Birdsbees 1When your son (or boys in your classroom) are within reach of puberty, who initiates The Talk? Who teaches them about the birds and bees? Does their sex education include a chat about porn? It should.

In his book Man, Interrupted, author Philip Zimbardo speculates that if a 15-year-old boy watches a couple of hours of porn a week (while you think he’s doing his homework upstairs online), he will have had 1,400 pornographic sexual experiences before doing the actual deed at, say, age 17. Not healthy for him or that first-time partner.

“Porn is giving teenage boys a skewed version of relationships, body image and female desire,” reporter Erin Anderssen wrote recently in The Globe and Mail, Friday, April 15, 2016, Section L, “Boy Problems.”)
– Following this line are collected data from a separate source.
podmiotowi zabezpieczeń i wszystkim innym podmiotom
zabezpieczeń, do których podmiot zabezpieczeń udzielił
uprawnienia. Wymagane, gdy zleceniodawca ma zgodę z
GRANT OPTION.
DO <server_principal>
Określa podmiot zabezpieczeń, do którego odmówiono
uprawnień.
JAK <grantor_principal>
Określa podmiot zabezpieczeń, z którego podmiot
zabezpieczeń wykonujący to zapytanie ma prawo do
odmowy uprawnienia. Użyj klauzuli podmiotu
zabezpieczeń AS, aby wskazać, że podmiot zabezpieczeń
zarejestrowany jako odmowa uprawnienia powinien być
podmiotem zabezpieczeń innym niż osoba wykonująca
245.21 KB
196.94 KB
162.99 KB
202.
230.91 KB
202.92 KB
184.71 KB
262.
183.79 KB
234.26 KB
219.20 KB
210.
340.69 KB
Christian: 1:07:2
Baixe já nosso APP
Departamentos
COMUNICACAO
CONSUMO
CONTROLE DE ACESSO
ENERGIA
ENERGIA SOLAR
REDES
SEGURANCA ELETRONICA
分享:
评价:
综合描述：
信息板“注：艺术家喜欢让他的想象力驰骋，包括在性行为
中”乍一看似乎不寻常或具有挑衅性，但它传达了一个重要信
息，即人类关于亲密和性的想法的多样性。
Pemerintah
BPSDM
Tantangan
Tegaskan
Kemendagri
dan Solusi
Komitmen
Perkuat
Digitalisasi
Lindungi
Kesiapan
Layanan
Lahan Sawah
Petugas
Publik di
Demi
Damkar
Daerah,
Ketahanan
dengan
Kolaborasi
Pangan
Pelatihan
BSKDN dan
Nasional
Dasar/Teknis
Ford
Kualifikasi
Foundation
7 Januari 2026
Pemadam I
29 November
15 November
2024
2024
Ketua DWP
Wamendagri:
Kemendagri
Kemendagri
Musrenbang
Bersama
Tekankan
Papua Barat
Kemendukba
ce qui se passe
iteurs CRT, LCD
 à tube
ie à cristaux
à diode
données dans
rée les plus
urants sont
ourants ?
Anderssen quotes Dr. Frank Sommers, a Toronto psychiatrist who specializes in sex therapy: “In porn, you don’t see the ups and downs of a relationship, there is no depiction of tenderness, sooner or later the men turn into sexual acrobats, and this is the picture young men grow up with.”

“Parents, especially dads, are advised to talk more to their sons about sex, including how pornography is a multi-billion-dollar business,” Anderssen wrote. “Parents need to be as explicit talking about sex as the porn they hope their boys aren’t watching.”